Beliebt und unvergessen

Craig Anthony Hailes







geboren 11.11.1977
verstorben 16.02.2001




...wen man tief im Herzen trägt, kann man durch den Tod nicht verlieren...




Craig
wurde in Wales geboren und kam als Jugendlicher nach Deutschland, er lebte von Montags bis Freitags in einem Internat in Rinteln. Seine Eltern, Vater Roger (britischer Soldat), seine Mutter Pat sowie seine jüngere Schwester Karen wohnten in Osnabrück, wo der Vater stationiert war. Die Wochenenden verbrachte Craig bei seiner Familie.
In dem Internat lernte er Marc, einen Fußballspieler vom VfL-Bückeburg kennen. Dieser nahm ihn mit zum Training und da Craig schon bei einem Dortmunder-Verein Fußball gespielt hatte, war er sofort mit Begeisterung dabei. Also wechselte er in die B-Jugend zu unserem VfL.
Hier lernte er seine besten Freunde (nach deren Aussage:“er war wie ein Bruder“) Jean-Paul Thom, Tim Engler, Nils Bensch und Ahmed Douha kennen. Sie verbrachten ihre gemeinsame Zeit nicht nur auf dem Fußballplatz miteinander, auch privat konnte sie nichts trennen.
Beim VfL begeisterte er die Menschen mit seinem Fußballtalent, er spielte einen englischen Fußball mit brasilianischem Einfluss. Craig war Mittelfeldspieler und auf dieser Position etwas ganz besonderes, er hatte sehr, sehr viele Fans und diese konnten von ihm nicht genug bekommen, sie wollten immer mehr.
Aber auch der Mensch, Craig war mehr als beliebt, mit seinem englischem Humor, Dialekt, seinen Späßen und Charme war er der Sunnyboy, den alle gern um sich hatten, ob jung oder alt, ob Mann oder Frau. Craig wurde für sehr viele Menschen zu einem Idol und das nicht nur beim VfL.
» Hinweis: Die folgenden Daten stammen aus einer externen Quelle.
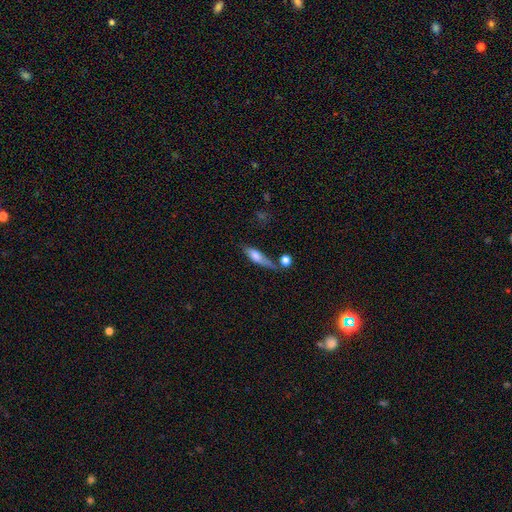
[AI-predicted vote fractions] Q: Smooth or featured?
A: smooth (68%); runner-up: featured or disk (25%)
Q: How rounded?
A: cigar-shaped (52%); runner-up: in between (45%)
Q: Merging?
A: none (43%); runner-up: minor disturbance (25%)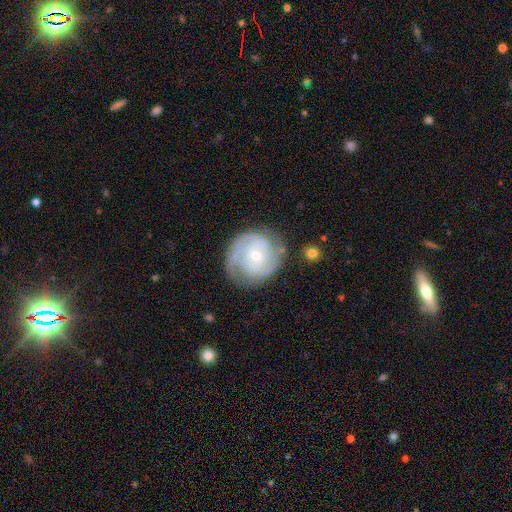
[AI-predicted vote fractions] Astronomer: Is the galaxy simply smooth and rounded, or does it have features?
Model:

Familiär gab es 1996 eine große Veränderung für ihn, sein Vater wurde wieder zurück nach Wales versetzt und Craig mußte sich entscheiden, ob er hier in Bückeburg bei seinen Freunden und dem VfL bleiben oder ob er mit seiner Familie zurück gehen wollte. Eine Entscheidung die, in seinem Alter, mehr als schwer war. Craig blieb hier.
Im gleichen Jahr unternahm seine Mannschaft eine 14tägige Mannschaftsfahrt nach Amerika, im Anschluss wollte er für kurze Zeit seine Familie in Wales besuchen. Aus einigen Tagen wurde dann fast ein Jahr. In seiner Heimat spielte Craig in der dritten englischen Liga und verdiente sich zusätzlich Geld in einer Boutique. Der Kontakt zu seinen Freunden ist in dieser Zeit nie abgerissen und da er sie sehr vermisste zog es ihn 1997 hier her zurück. Gewohnt hat Craig jeweils knapp ein Jahr in den Familien von Nils und Jean, bevor er seine eigene kleine Wohnung bezog. Auch der VfL war für ihn zu einer Ersatzfamilie geworden, obwohl Craig noch sehr jung war, hat er sein Leben eigenständig gemeistert.
Da sie nun endlich wieder vereint waren, wurde dieses auch in der Freizeit sehr genossen, mit Karnevalsfeiern, Grillevents und Karaokeabenden, an denen Craig auch sein musikalisches Können unter Beweis stellte. Er parodierte sehr gern Take That mit „Back for Good“, ist bei Allen in mehr als positiver Erinnerung geblieben, ansonsten liebte er auch die Musik von Whitney Houston und Michael Jackson.
Er lernte seine Freundin Vera kennen und machte eine Ausbildung bei der Firma Neschen, danach wechselte er zur Firma Spezial Electronic.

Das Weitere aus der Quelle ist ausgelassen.